跳至正文
首页 » LD score regression

LD score regression

LD score regression is method widely used in summary statistics to estimate the heritability of a trait (Bulik-Sullivan, Po-Ru Loh, et al. 2015) and the genetic correlation among traits (Bulik-Sullivan, Finucane, et al. 2015). It doesn’t require individual level genotype data, only the GWAS summary data and the LD scores calculated from reference panel are involved, thus it’s pretty time-efficient and memory-saving compared with REML or HE regression.

1. Heritability estimation

./hiblup --ldreg
         --sumstat demo.ma   #the summary data
         --lds demo.ldsc     #the pre-computed LD scores
         --out demo

As shown above, the summary data file and LD scores file should be provided, the file format of summary data and how to calculate/make LD scores can be found at other tutorial chapters (i.e., summary data and LD scores). Please always remember not to delete SNPs in LD scores file to keep it consistent with that in summary data file, just leave it as it is, because the total number of SNPs used to calculate this LD scores is quite crucial for LD score regression.

The estimated results are stored in a file named “demo.ldsr.h2“, overview of this file:

Item	Intercept	Intercept_SE	h2	h2_SE	h2_Pval
demo	1.08285	0.011433	0.122826	0.00393122	2.71554e-214

The ‘Intercept‘ is associated with the population structure, the closer it is to 1, the less stratified of the population is. The ‘h2‘ is the estimated heritability of the trait, and ‘h2_Pval‘ is the p-value of chi-square testing significance.
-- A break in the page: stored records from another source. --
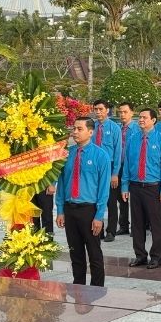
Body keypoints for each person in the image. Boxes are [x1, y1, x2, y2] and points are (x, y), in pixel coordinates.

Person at [55, 117, 110, 286]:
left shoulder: (101, 155)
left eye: (79, 129)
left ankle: (97, 289)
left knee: (94, 253)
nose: (75, 132)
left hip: (89, 210)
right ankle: (78, 287)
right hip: (70, 209)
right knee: (75, 253)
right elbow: (62, 183)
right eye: (74, 129)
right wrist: (60, 210)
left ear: (90, 132)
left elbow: (104, 189)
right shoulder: (66, 154)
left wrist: (99, 216)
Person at [122, 108, 161, 269]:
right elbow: (127, 164)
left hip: (153, 188)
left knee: (155, 224)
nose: (141, 120)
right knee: (137, 223)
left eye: (145, 117)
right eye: (140, 117)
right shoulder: (132, 139)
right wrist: (124, 186)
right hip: (135, 186)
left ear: (153, 120)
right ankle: (140, 255)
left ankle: (156, 257)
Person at [91, 100, 123, 242]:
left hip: (109, 165)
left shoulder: (114, 128)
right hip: (94, 165)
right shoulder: (91, 126)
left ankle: (111, 231)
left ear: (107, 110)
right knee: (96, 198)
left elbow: (118, 152)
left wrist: (115, 173)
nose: (98, 112)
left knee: (111, 200)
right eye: (96, 109)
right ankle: (99, 230)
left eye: (101, 109)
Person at [116, 102, 139, 234]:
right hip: (119, 166)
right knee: (121, 196)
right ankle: (124, 225)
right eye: (120, 112)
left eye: (125, 112)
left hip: (133, 166)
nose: (122, 114)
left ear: (132, 112)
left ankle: (138, 227)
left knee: (136, 198)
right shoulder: (117, 128)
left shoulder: (137, 128)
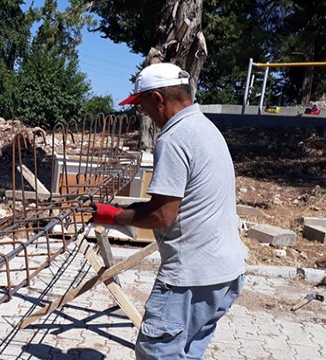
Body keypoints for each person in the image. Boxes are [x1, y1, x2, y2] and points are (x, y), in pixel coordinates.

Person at [92, 63, 248, 359]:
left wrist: (112, 215)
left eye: (141, 104)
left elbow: (163, 216)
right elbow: (176, 201)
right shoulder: (205, 127)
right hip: (226, 272)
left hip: (191, 276)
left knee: (156, 351)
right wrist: (124, 209)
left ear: (158, 99)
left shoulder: (175, 138)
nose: (143, 113)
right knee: (187, 352)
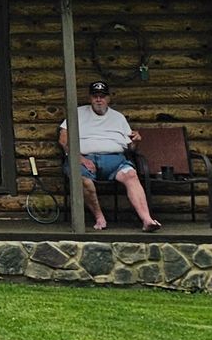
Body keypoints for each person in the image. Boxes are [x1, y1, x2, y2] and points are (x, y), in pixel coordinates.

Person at [60, 80, 160, 231]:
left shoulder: (118, 117)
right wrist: (80, 159)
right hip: (84, 160)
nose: (99, 99)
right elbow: (63, 140)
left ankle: (147, 220)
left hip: (115, 160)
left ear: (108, 99)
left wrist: (136, 140)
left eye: (102, 96)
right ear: (90, 98)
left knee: (131, 174)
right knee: (82, 180)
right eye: (95, 96)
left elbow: (130, 147)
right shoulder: (77, 113)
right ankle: (99, 217)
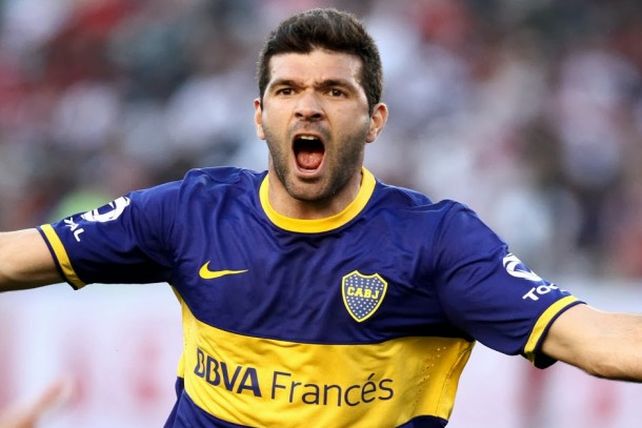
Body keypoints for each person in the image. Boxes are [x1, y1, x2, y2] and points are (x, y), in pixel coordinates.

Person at [0, 7, 641, 428]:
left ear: (374, 120)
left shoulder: (436, 243)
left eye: (334, 91)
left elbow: (593, 340)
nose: (308, 107)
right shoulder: (188, 213)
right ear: (260, 117)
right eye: (288, 90)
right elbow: (18, 256)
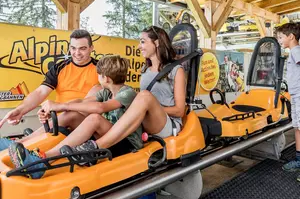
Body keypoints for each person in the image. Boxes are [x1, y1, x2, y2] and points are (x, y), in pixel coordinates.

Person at [9, 26, 186, 178]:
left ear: (156, 43)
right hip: (140, 122)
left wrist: (140, 108)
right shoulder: (145, 70)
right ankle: (28, 149)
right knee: (76, 113)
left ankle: (94, 148)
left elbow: (180, 110)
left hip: (167, 125)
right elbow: (88, 102)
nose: (139, 46)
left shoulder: (176, 71)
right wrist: (56, 107)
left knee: (144, 97)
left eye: (142, 41)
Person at [9, 55, 143, 179]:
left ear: (106, 78)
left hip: (126, 143)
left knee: (94, 118)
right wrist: (56, 106)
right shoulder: (106, 92)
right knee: (71, 114)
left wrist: (61, 106)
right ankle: (23, 143)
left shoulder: (128, 92)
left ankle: (42, 161)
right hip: (110, 137)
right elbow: (82, 102)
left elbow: (100, 108)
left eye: (98, 75)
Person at [0, 29, 100, 150]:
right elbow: (40, 92)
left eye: (82, 48)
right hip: (58, 122)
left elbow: (94, 102)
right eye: (73, 48)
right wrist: (20, 110)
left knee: (70, 114)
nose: (77, 53)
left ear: (91, 48)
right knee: (58, 117)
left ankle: (19, 144)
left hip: (84, 123)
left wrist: (59, 106)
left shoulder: (101, 70)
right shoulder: (59, 67)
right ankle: (25, 145)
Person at [276, 23, 300, 172]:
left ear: (291, 36)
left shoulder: (296, 50)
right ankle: (299, 160)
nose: (279, 40)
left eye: (280, 37)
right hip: (296, 95)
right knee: (297, 128)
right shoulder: (293, 52)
2. Genetic correlation estimation

The usage of genetic correlation estimation is quite similar with heritability estimation, if HIBLUP detected more than one summary data file in the command, it will estimate heritability and genetic correlation automatically:

./hiblup --ldreg
         --sumstat demo1.ma demo2.ma demo3.ma   #the summary data of multiple traits, use space as separator
         --lds demo.ldsc     #the pre-computed LD scores
         --out demo

Note that the number of summary data of traits is not limited. Two files will be generated in the work directory: the file “test.ldsr.h2” recorded the estimated heritability of trait as described before; and the file “test.ldsr.rg” stores the genetic correlation of pairs of traits, overview of this file:

Item	CovG	CovG_SE	Intercept	Intercept_SE	rG	rG_SE	rG_Pval
demo1:demo2	0.0252414	0.00716841	0.0166108	0.00819384	0.141956	0.0403148	0.000429607
demo1:demo3	0.0744506	0.00892225	0.102821	0.00671784	0.296832	0.0355727	7.15917e-17
demo2:demo3	0.262124	0.0340515	0.315166	0.0112682	0.608769	0.0790827	1.38348e-14

The ‘CovG‘ is the genetic covariance, ‘rG‘ is the estimated genetic correlation between traits, and ‘rG_Pval‘ is the p-value of chi-square testing significance.

The relevant options can be specified by users for LD score regression:

  • --M: to specify the number of SNPs in LD score regression. By default, HIBLUP use the number of SNPs in the LD score file with MAF between 5% and 50% as it is suggested by Bulik-Sullivan.
  • --chisq-max: to specify the maximum threshold of X2 for the first step estimator of intercept, the default is 30.
  • --intercept-h2: to constrain the intercept with a constant rather than estimating it from data for heritability estimation.
  • --intercept-gencov: to constrain the intercept with a constant rather than estimating it from data for genetic correlation estimation.